In 2009, she served as the deputy director for the Governor’s Office on Disability. In 2010, she became the deputy director and fiscal officer for the Legislative Fiscal Office, where she served for six years. Riddle became chief legal counsel of the Alabama Department of Examiners of Public Accounts in 2018. She now serves as that department’s chief examiner.

Justice A. Kelli Wise

Growing up near their small family farm in rural south Alabama, Justice Wise never imagined that she would one day sit on Alabama’s top court. But in 2010, she was elected to the Alabama Supreme Court after receiving the highest vote of any contested statewide candidate.

Prior to taking the bench, Justice Wise worked in Governor Fob James’s legislative office. She spent time in private practice and later served as a staff attorney for both the Alabama Court of Criminal Appeals and the Alabama Supreme Court. In 2000, she began her career on the bench on the Alabama Court of Criminal Appeals. She was re-elected to the Alabama Court of Criminal Appeals in 2006 and, two years later, was selected to serve as its presiding judge.

Miles Law School

By Felecia Z. Pettway

Judge Katrina Ross

Judge Ross is the presiding judge in the Criminal District Court for Jefferson County. She is the first female to hold this position. Ross graduated with honors from Miles Law School while serving as the executive director for the Sickle Cell Foundation in Huntsville.

While attending graduate school, a cousin who was an attorney acknowledged she had a knack for winning arguments and encouraged her to consider the legal profession. After graduation, she went into private practice, clerked for a circuit judge, and served in family and district court as a special judge.

Judge Ross has been on the bench for 16 years and has served her community through board positions on Oasis and Greater Birmingham Ministries, along with volunteer roles at the United Way and the Women’s Fund of Greater Birmingham. She has received honors from the American Legion, the Magic City Bar Association, and the NAACP, and she holds memberships with Leadership Birmingham, Momentum, the Alabama State Bar Leadership Forum, and the National Judicial Institute on Domestic Violence. As evidenced by her feature in the book Women of Uncommon Valor, a collection of stories detailing the accomplishments of women from Birmingham, her plan and her alternate route landed her success.

Rep. Juandalynn D. Givan

Rep. Givan is an 11-year member of the Alabama House of Representatives. Before becoming an attorney, she was appointed to the City of Birmingham’s Public Works department by then-Mayor Arrington and later worked as a Housing Hope coordinator.

She has been named Social Justice Advocate of the year by the Southern Leadership Christian Conference, elected the national president of Black Legislative Women, and awarded the E Pluribus Unum Fellowship for state legislators.

Judge Brendette B. Green

Judge Green, a native of Mobile County, is a circuit judge in the civil division of Jefferson County.

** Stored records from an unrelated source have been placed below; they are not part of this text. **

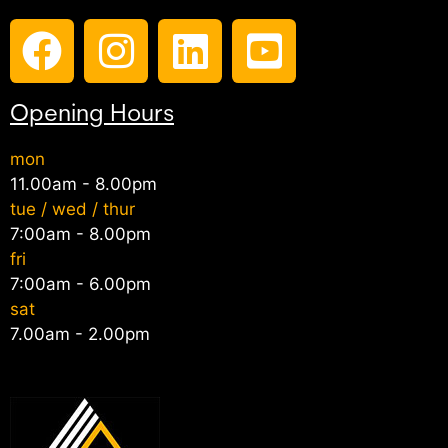
Opening Hours
mon
11.00am - 8.00pm
tue / wed / thur
7:00am - 8.00pm
fri
7:00am - 6.00pm
sat
7.00am - 2.00pm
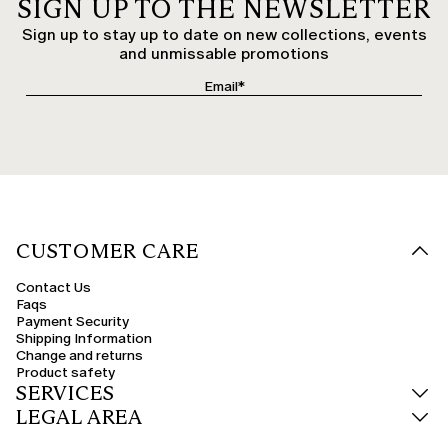
SIGN UP TO THE NEWSLETTER
Sign up to stay up to date on new collections, events
and unmissable promotions
CUSTOMER CARE
Contact Us
Faqs
Payment Security
Shipping Information
Change and returns
Product safety
SERVICES
LEGAL AREA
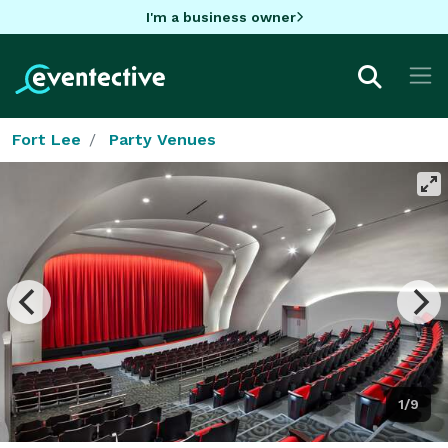
I'm a business owner
Fort Lee
Party Venues
1/9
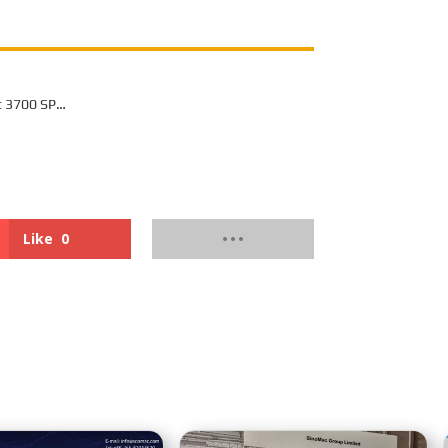
t 3700 SP
or Off-Highway
Like
0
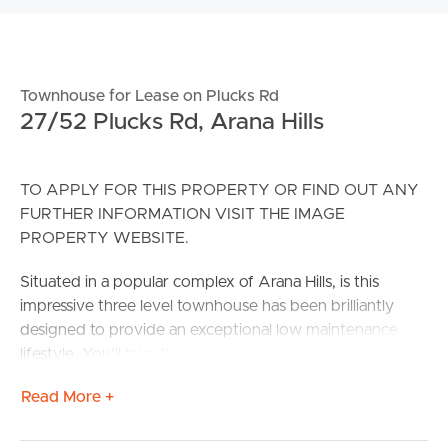
Townhouse for Lease on Plucks Rd
27/52 Plucks Rd, Arana Hills
TO APPLY FOR THIS PROPERTY OR FIND OUT ANY
FURTHER INFORMATION VISIT THE IMAGE
PROPERTY WEBSITE.
Situated in a popular complex of Arana Hills, is this
impressive three level townhouse has been brilliantly
designed to provide an exceptional low maintenance
lifestyle. You’ll love the multiple living spaces, ducted a/c
throughout, well-appointed kitchen with stone island
Read More +
bench & the choice of 4 covered tiled outdoor living
spaces; more than enough room to entertain in style.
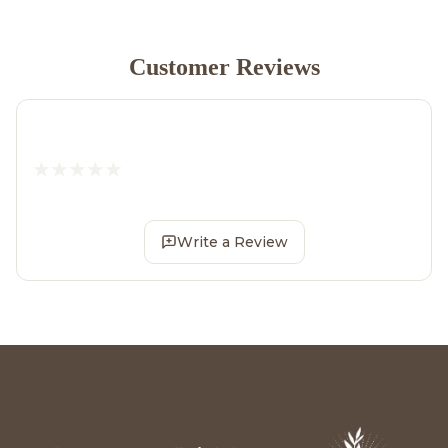
Customer Reviews
Write a Review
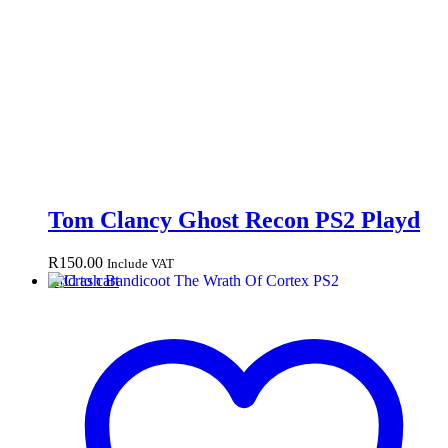
Tom Clancy Ghost Recon PS2 Playd
R
150.00
Include VAT
Add to cart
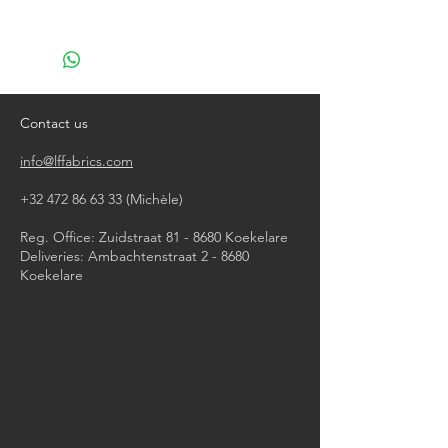
With damp cloth
Contact us
info@lffabrics.com
+32 472 86 63 33
(Michèle)​
Reg. Office: Zuidstraat 81 - 8680 Koekelare
Deliveries: Ambachtenstraat 2 - 8680
Koekelare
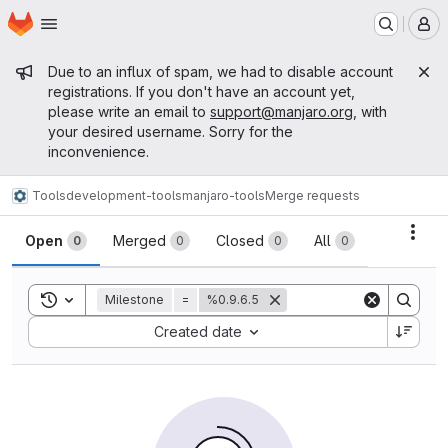
Homepage
Skip to main content
M
Admin message
Due to an influx of spam, we had to disable account
registrations. If you don't have an account yet,
please write an email to
support@manjaro.org
, with
your desired username. Sorry for the
inconvenience.
Tools
development-tools
manjaro-tools
Merge requests
Merge requests
Acti
Open
Merged
Closed
All
0
0
0
0
Toggle search history
Milestone
=
%0.9.6.5
Sort by:
Created date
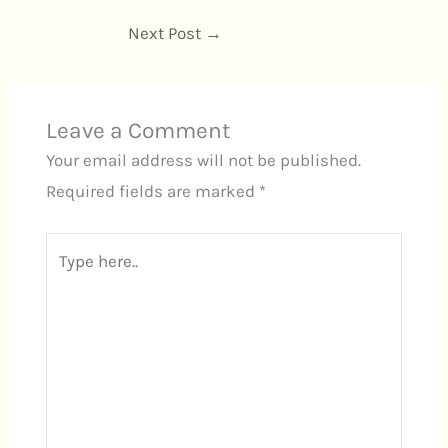
Next Post
→
Leave a Comment
Your email address will not be published.
Required fields are marked
*
Type
here..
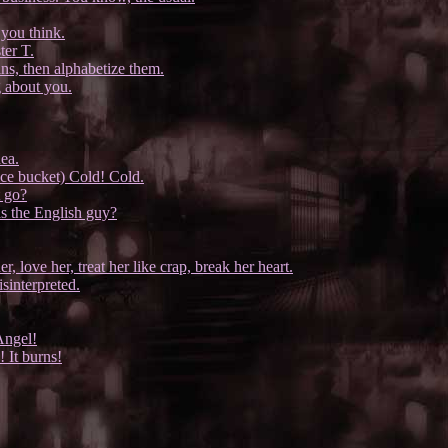
you think.
ter T.
ins, then alphabetize them.
g about you.
dea.
 ice bucket) Cold! Cold.
 go?
s the English guy?
 love her, treat her like crap, break her heart.
sinterpreted.
Angel!
 It burns!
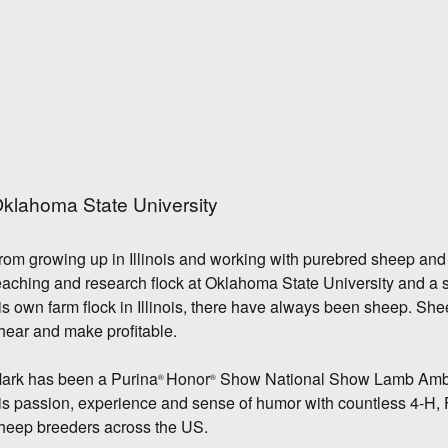
klahoma State University
rom growing up in Illinois and working with purebred sheep and 
eaching and research flock at Oklahoma State University and a 
is own farm flock in Illinois, there have always been sheep. Sh
hear and make profitable.
ark has been a Purina
Honor
Show National Show Lamb Amba
®
®
is passion, experience and sense of humor with countless 4-H, F
heep breeders across the US.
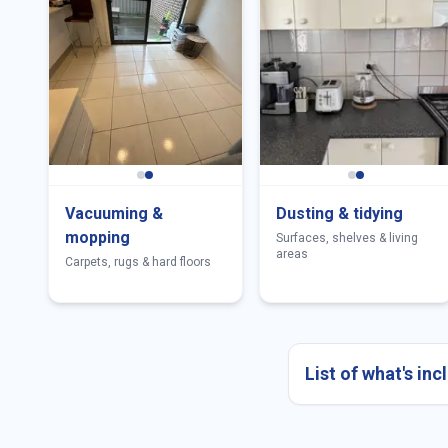
Vacuuming &
Dusting & tidying
mopping
Surfaces, shelves & living
areas
Carpets, rugs & hard floors
List of what's in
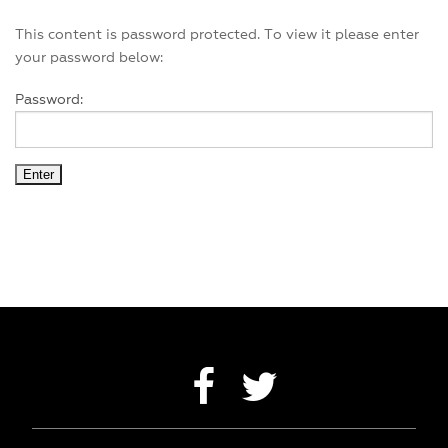
EXPERIENCES
This content is password protected. To view it please enter
your password below:
ACCOMMODATION
Password:
SUSTAINABILITY
CONTACT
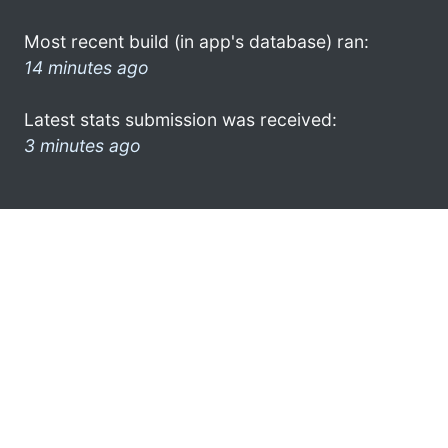
Most recent build (in app's database) ran:
14 minutes ago
Latest stats submission was received:
3 minutes ago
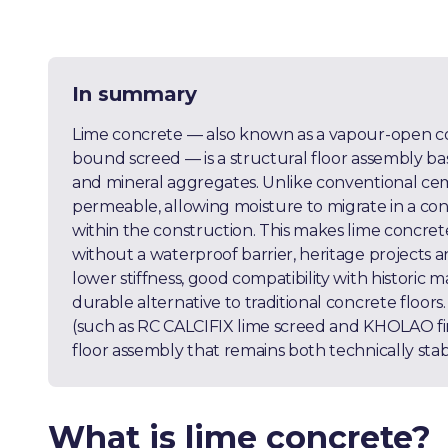
In summary
Lime concrete — also known as a vapour-open conc
bound screed — is a structural floor assembly ba
and mineral aggregates. Unlike conventional cem
permeable, allowing moisture to migrate in a c
within the construction. This makes lime concrete
without a waterproof barrier, heritage projects a
lower stiffness, good compatibility with historic m
durable alternative to traditional concrete floo
(such as RC CALCIFIX lime screed and KHOLAO fini
floor assembly that remains both technically sta
What is lime concrete?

As a little girl, she watched Vivian Malone and James Hood triumphantly walk through the doors of the University of Alabama to enroll in classes, despite the presence of protestors shouting in favor of racial segregation. Years later, Judge Green also graduated from the University of Alabama and went on to work in both the corporate and public sectors. It was not until 13 years after she received her undergraduate degree, when she was a divorced, single parent of two daughters, that she enrolled in Miles Law School.

After several years in general practice, Judge Green went on the bench. She served as a senior trial referee and special circuit court judge in Jefferson County Family Court, then later as Birmingham Municipal Court judge before being elected to her current position in circuit court.

Judge Green has actively served as a board member for the Women’s Section of the Birmingham Bar Association and co-chair of the Alabama Lawyers Association Judicial Council and the Quality of Life, Health & Wellness Task Force of the Alabama State Bar.

Judge Green was recently elected to the board of directors of the Alabama Circuit Judges Association. And, she received the 2021 Judicial Award of Merit from the Alabama State Bar.